WHAT YOU WILL DO »
Locate every row below that contains the word "number", with case counting, and copy each of those rows in full.

--- START OF MATERIAL SHOWN ---

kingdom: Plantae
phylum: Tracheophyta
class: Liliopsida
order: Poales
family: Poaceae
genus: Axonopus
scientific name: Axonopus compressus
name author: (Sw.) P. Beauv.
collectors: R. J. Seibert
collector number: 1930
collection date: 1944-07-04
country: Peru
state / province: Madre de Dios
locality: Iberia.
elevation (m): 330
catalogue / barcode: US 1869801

--- END OF MATERIAL SHOWN ---
--- START OF MATERIAL SHOWN ---

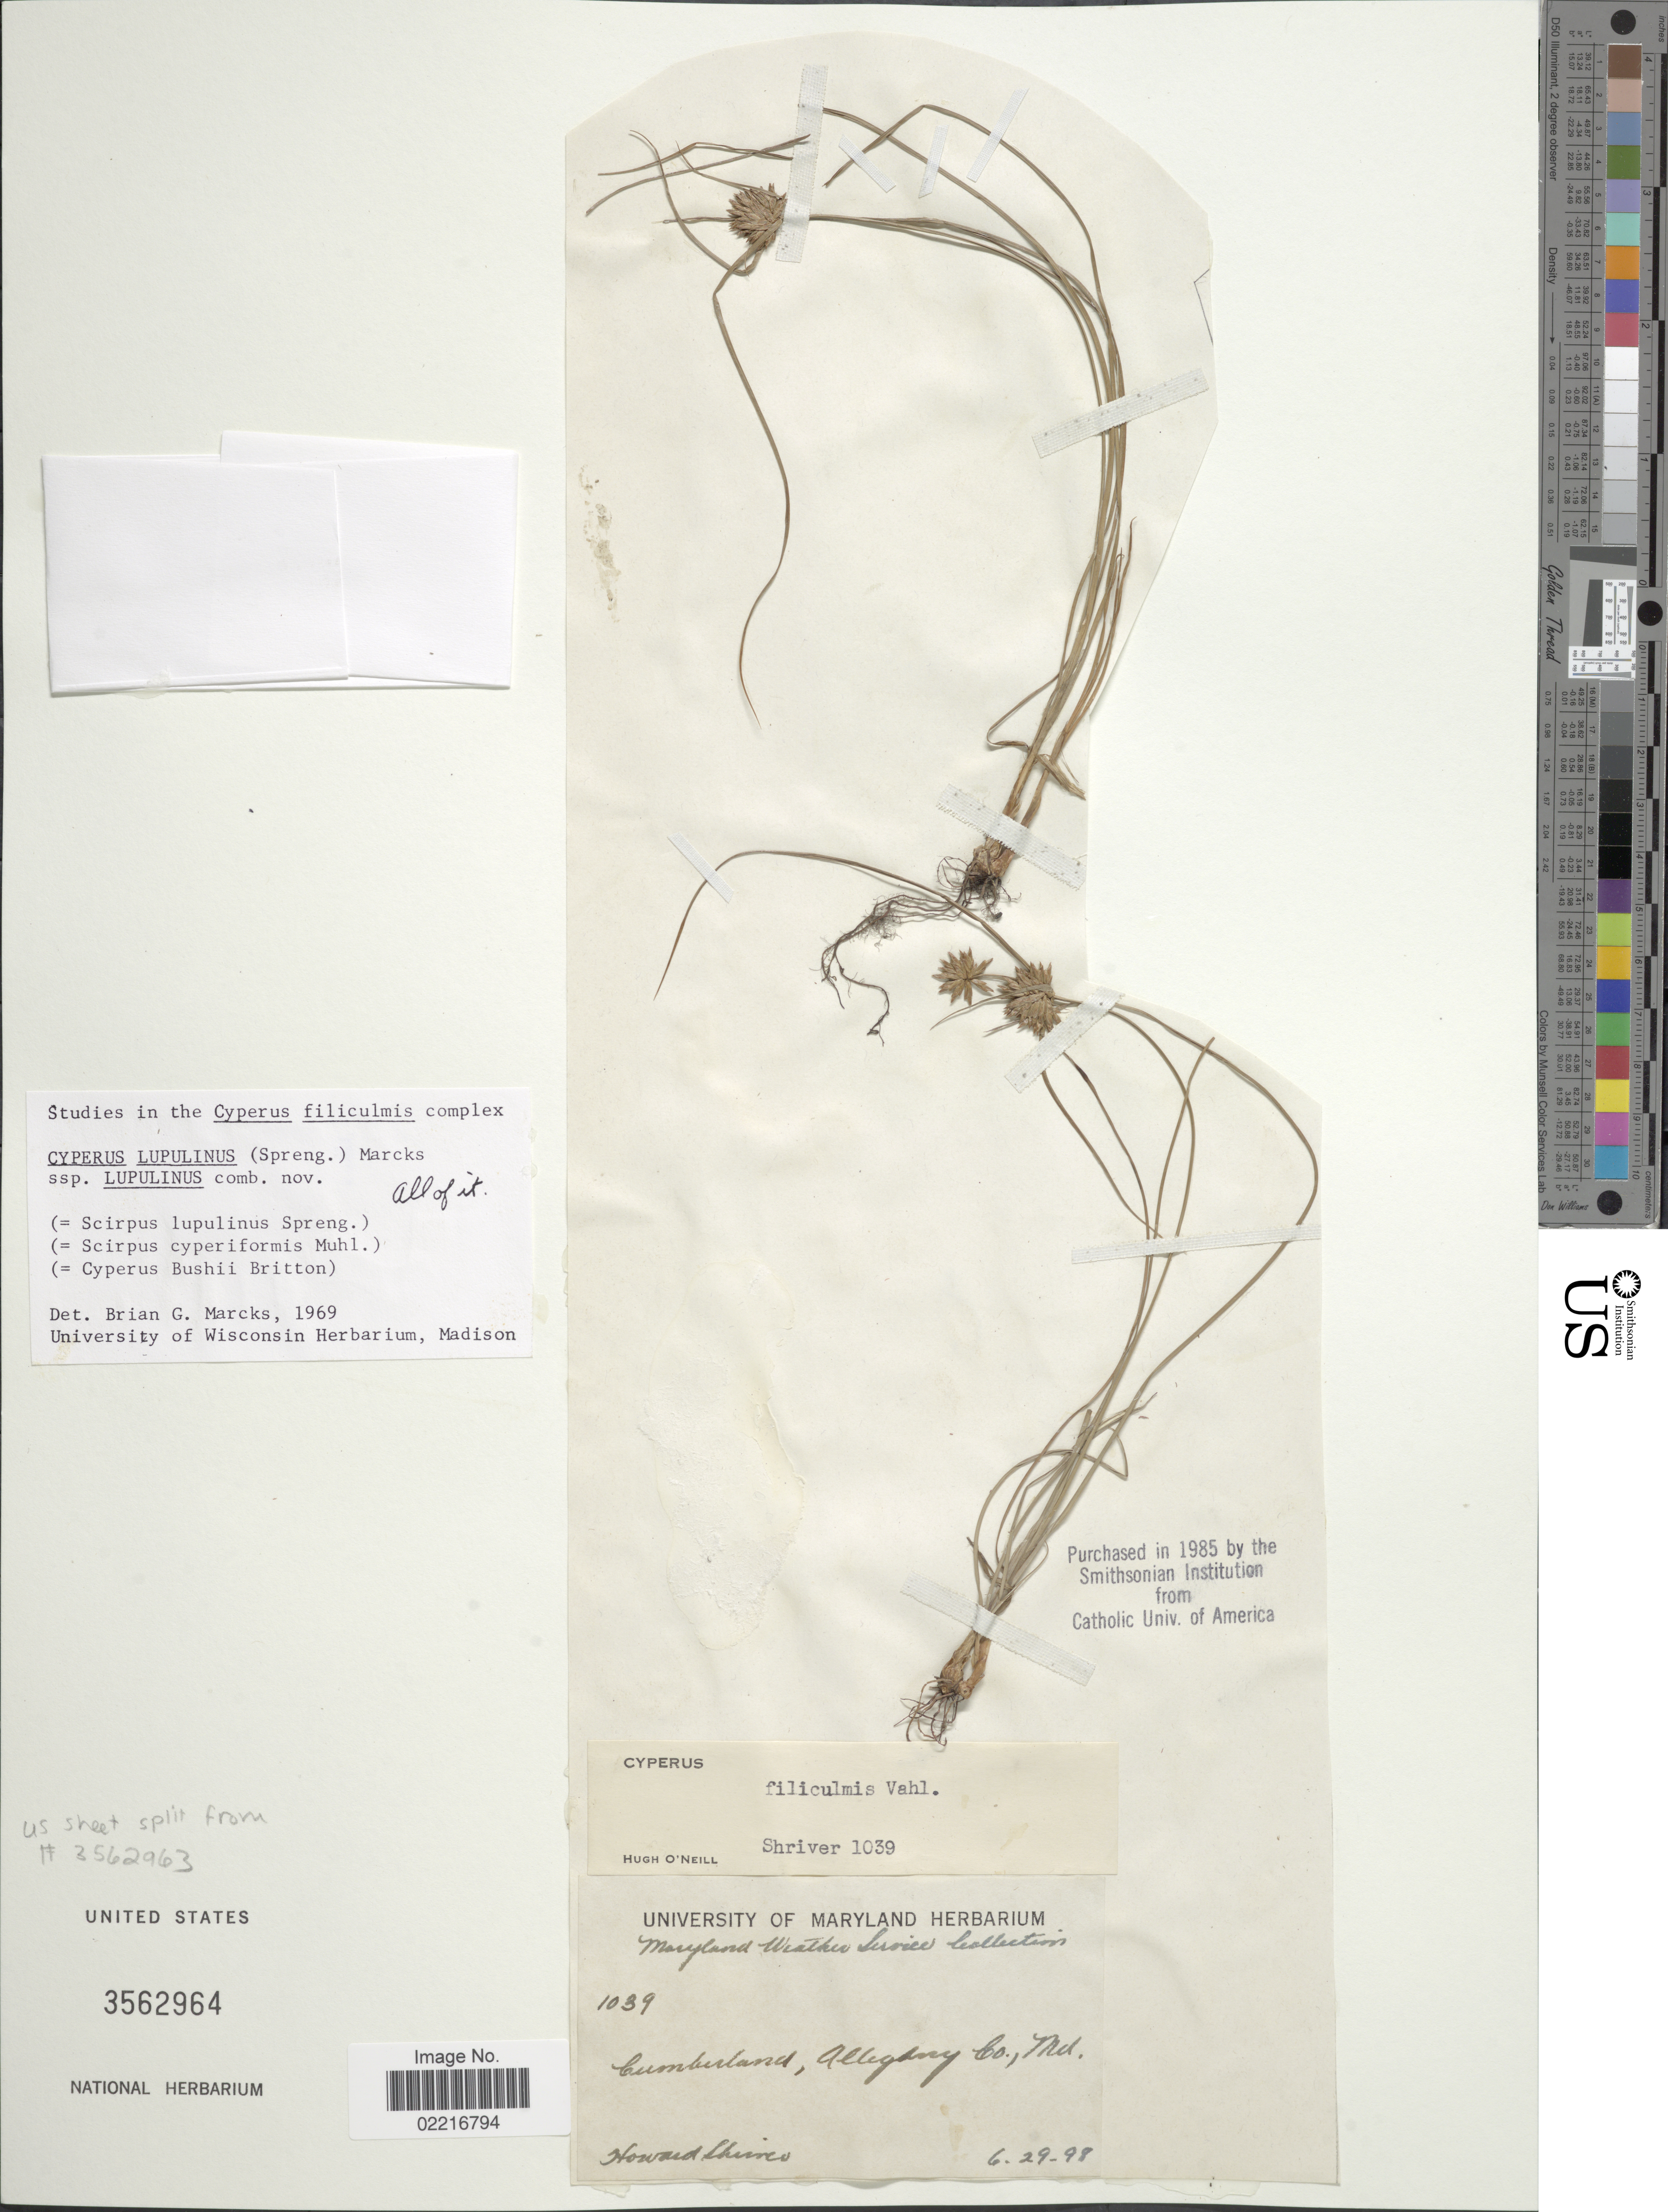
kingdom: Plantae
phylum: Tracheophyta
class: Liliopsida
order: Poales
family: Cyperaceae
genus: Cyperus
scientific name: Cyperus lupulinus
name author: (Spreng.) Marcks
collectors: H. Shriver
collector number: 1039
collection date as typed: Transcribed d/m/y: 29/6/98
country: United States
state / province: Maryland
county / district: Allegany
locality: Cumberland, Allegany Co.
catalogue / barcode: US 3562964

--- END OF MATERIAL SHOWN ---

ANSWER FOR THIS EXERCISE »
collector number: 1930
collector number: 1039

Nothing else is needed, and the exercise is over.